_Your goal_:
If a line in the records below contains the word "lines", copy it out.

>>>>>

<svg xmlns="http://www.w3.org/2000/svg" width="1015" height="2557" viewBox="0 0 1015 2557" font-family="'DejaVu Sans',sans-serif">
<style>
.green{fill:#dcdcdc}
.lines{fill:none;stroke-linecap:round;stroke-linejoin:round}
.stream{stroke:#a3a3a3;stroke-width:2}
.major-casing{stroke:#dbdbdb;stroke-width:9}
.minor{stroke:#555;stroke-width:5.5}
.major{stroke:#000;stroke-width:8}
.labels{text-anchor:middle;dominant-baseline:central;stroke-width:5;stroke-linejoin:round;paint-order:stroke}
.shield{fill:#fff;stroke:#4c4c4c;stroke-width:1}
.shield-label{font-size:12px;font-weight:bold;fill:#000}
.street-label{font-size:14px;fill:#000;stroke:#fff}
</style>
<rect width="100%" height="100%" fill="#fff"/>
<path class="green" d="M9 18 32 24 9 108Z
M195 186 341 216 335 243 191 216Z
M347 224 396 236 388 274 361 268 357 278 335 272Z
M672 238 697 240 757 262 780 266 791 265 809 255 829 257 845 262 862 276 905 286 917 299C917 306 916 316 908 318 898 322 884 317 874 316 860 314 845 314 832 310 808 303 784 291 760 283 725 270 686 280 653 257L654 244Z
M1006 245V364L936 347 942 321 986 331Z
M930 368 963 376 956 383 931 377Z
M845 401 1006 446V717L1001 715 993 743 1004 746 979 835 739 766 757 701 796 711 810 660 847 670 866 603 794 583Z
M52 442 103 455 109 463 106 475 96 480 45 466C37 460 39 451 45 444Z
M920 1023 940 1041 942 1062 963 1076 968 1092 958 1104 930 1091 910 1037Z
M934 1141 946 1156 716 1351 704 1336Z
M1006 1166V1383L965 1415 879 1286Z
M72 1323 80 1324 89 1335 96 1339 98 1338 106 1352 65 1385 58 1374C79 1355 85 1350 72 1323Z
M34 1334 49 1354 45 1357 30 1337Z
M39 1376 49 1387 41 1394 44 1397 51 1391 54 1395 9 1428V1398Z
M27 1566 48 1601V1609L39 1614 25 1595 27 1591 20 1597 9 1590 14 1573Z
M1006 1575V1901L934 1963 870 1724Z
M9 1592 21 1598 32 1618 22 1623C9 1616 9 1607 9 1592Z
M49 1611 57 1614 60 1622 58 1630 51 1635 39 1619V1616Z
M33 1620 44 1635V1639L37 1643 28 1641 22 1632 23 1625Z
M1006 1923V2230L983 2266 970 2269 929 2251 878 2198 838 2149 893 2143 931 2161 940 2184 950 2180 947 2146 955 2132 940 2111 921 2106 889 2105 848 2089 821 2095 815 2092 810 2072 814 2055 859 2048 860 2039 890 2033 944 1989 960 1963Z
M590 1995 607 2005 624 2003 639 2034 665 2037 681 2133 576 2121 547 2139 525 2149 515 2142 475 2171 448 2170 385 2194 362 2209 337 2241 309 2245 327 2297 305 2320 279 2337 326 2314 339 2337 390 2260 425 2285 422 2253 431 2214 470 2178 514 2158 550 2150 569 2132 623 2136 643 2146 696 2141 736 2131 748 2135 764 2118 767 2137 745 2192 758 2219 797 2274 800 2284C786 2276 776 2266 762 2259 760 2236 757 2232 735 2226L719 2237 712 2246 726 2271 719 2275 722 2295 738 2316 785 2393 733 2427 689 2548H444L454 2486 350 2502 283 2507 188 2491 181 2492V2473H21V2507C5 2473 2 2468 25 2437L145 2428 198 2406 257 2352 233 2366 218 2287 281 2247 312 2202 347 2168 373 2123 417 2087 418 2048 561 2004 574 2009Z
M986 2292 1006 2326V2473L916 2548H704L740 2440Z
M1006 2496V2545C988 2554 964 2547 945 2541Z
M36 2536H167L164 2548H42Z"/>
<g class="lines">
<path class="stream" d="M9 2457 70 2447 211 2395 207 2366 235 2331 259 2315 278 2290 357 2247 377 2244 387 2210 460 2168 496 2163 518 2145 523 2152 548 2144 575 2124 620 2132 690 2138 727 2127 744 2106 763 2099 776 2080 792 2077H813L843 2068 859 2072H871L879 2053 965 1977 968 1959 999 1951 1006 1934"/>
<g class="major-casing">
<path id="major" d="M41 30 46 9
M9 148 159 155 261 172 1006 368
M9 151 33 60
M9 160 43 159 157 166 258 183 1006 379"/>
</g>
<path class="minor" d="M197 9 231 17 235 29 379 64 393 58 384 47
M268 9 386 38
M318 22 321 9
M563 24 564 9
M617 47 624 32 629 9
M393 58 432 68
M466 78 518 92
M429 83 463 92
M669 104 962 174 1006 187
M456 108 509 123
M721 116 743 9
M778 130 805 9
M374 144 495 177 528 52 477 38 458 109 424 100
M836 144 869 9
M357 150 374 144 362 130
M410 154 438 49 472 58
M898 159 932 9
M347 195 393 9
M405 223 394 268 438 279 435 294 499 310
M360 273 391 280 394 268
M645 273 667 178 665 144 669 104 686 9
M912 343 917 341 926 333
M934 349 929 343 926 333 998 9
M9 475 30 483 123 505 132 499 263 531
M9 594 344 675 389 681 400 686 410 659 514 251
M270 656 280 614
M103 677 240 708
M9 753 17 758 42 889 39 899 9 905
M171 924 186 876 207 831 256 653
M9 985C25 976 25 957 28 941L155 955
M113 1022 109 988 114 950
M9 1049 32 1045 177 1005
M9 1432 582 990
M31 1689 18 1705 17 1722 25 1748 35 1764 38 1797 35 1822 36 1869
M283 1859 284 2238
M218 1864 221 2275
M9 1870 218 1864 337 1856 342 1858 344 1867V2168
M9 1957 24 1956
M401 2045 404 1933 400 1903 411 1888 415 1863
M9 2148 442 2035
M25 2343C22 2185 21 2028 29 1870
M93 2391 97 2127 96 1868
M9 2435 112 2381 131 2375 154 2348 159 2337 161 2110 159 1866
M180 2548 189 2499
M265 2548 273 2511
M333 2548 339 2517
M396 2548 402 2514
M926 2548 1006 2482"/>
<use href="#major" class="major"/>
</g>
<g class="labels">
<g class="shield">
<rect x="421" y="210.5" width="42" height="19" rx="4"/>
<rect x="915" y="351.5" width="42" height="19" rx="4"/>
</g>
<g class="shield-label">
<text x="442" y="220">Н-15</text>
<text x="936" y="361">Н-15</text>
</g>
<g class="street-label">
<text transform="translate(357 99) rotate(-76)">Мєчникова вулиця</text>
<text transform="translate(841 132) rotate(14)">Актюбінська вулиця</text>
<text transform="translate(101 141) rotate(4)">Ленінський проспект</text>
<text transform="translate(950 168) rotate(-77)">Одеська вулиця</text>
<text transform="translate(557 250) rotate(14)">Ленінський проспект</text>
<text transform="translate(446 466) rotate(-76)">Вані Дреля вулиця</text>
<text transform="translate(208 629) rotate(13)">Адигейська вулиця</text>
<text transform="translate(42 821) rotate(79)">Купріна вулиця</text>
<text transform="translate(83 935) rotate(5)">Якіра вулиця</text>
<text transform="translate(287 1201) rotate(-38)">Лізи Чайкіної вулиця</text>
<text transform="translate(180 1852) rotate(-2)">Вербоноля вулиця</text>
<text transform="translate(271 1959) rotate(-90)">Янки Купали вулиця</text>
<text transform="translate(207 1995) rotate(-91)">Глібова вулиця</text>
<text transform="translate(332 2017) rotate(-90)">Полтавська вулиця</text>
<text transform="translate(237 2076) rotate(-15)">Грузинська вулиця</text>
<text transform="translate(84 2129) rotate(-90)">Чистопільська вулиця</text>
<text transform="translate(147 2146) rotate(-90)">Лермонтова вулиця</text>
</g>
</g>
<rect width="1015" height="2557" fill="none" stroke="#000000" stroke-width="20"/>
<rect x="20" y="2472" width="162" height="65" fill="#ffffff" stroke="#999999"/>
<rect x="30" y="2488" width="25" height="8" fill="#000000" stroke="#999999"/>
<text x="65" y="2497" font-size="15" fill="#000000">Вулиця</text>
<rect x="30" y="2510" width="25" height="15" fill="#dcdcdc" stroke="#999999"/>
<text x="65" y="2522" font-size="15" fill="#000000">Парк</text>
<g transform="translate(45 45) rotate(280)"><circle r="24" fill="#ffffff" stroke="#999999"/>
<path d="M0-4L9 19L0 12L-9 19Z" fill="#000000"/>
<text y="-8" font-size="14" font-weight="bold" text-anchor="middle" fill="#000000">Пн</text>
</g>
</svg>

<<<<<

_Response for this exercise_:
.lines{fill:none;stroke-linecap:round;stroke-linejoin:round}
<g class="lines">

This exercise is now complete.